» **TASK PROMPT**
Word by word and line by line, write out all of the records.

» **DATASET CONTENT**
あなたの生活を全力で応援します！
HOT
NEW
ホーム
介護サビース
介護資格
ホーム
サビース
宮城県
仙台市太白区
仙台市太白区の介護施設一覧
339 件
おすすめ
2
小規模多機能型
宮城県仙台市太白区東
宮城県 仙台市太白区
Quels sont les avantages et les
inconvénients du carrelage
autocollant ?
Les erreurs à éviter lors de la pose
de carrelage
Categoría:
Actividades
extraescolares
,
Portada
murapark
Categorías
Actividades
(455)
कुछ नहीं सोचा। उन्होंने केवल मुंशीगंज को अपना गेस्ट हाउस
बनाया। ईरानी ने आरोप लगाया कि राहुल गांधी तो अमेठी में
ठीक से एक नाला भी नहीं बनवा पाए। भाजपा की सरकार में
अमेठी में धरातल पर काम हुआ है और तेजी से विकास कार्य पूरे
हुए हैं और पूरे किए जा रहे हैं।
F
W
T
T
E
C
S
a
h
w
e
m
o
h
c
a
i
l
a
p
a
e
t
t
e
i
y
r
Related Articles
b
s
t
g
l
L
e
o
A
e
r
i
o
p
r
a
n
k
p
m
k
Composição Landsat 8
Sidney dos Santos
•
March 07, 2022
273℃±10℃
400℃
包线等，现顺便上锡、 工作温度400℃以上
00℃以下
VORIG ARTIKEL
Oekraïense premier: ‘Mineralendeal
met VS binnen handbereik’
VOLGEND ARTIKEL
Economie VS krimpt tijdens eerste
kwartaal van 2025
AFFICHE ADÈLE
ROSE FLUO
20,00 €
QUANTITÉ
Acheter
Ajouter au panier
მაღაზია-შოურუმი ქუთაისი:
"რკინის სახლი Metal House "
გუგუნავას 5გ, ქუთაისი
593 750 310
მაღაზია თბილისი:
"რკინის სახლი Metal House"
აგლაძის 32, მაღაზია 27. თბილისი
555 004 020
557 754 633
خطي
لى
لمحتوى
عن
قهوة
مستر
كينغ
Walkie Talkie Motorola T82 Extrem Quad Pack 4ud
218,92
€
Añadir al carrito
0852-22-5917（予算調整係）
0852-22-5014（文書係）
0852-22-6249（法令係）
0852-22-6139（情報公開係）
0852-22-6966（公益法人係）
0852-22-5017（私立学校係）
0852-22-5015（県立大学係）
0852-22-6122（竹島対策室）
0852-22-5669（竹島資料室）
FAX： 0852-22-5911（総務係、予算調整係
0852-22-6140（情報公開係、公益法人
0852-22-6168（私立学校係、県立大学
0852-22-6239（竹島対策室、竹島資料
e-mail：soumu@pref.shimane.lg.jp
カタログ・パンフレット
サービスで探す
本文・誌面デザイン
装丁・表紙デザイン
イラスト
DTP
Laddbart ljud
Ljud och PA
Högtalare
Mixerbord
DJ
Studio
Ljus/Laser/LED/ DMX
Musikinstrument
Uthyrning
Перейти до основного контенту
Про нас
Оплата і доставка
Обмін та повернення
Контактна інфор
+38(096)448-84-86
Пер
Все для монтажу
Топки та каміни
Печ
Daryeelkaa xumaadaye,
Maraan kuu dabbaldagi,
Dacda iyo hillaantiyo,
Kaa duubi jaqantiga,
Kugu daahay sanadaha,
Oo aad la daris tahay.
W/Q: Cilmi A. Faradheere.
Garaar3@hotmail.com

» **RESULT FOR THIS TASK**
あなたの生活を全力で応援します！
HOT
NEW
ホーム
介護サビース
介護資格
ホーム
サビース
宮城県
仙台市太白区
仙台市太白区の介護施設一覧
339 件
おすすめ
2
小規模多機能型
宮城県仙台市太白区東
宮城県 仙台市太白区
Quels sont les avantages et les
inconvénients du carrelage
autocollant ?
Les erreurs à éviter lors de la pose
de carrelage
Categoría:
Actividades
extraescolares
,
Portada
murapark
Categorías
Actividades
(455)
कुछ नहीं सोचा। उन्होंने केवल मुंशीगंज को अपना गेस्ट हाउस
बनाया। ईरानी ने आरोप लगाया कि राहुल गांधी तो अमेठी में
ठीक से एक नाला भी नहीं बनवा पाए। भाजपा की सरकार में
अमेठी में धरातल पर काम हुआ है और तेजी से विकास कार्य पूरे
हुए हैं और पूरे किए जा रहे हैं।
F
W
T
T
E
C
S
a
h
w
e
m
o
h
c
a
i
l
a
p
a
e
t
t
e
i
y
r
Related Articles
b
s
t
g
l
L
e
o
A
e
r
i
o
p
r
a
n
k
p
m
k
Composição Landsat 8
Sidney dos Santos
•
March 07, 2022
273℃±10℃
400℃
包线等，现顺便上锡、 工作温度400℃以上
00℃以下
VORIG ARTIKEL
Oekraïense premier: ‘Mineralendeal
met VS binnen handbereik’
VOLGEND ARTIKEL
Economie VS krimpt tijdens eerste
kwartaal van 2025
AFFICHE ADÈLE
ROSE FLUO
20,00 €
QUANTITÉ
Acheter
Ajouter au panier
მაღაზია-შოურუმი ქუთაისი:
"რკინის სახლი Metal House "
გუგუნავას 5გ, ქუთაისი
593 750 310
მაღაზია თბილისი:
"რკინის სახლი Metal House"
აგლაძის 32, მაღაზია 27. თბილისი
555 004 020
557 754 633
خطي
لى
لمحتوى
عن
قهوة
مستر
كينغ
Walkie Talkie Motorola T82 Extrem Quad Pack 4ud
218,92
€
Añadir al carrito
0852-22-5917（予算調整係）
0852-22-5014（文書係）
0852-22-6249（法令係）
0852-22-6139（情報公開係）
0852-22-6966（公益法人係）
0852-22-5017（私立学校係）
0852-22-5015（県立大学係）
0852-22-6122（竹島対策室）
0852-22-5669（竹島資料室）
FAX： 0852-22-5911（総務係、予算調整係
0852-22-6140（情報公開係、公益法人
0852-22-6168（私立学校係、県立大学
0852-22-6239（竹島対策室、竹島資料
e-mail：soumu@pref.shimane.lg.jp
カタログ・パンフレット
サービスで探す
本文・誌面デザイン
装丁・表紙デザイン
イラスト
DTP
Laddbart ljud
Ljud och PA
Högtalare
Mixerbord
DJ
Studio
Ljus/Laser/LED/ DMX
Musikinstrument
Uthyrning
Перейти до основного контенту
Про нас
Оплата і доставка
Обмін та повернення
Контактна інфор
+38(096)448-84-86
Пер
Все для монтажу
Топки та каміни
Печ
Daryeelkaa xumaadaye,
Maraan kuu dabbaldagi,
Dacda iyo hillaantiyo,
Kaa duubi jaqantiga,
Kugu daahay sanadaha,
Oo aad la daris tahay.
W/Q: Cilmi A. Faradheere.
Garaar3@hotmail.com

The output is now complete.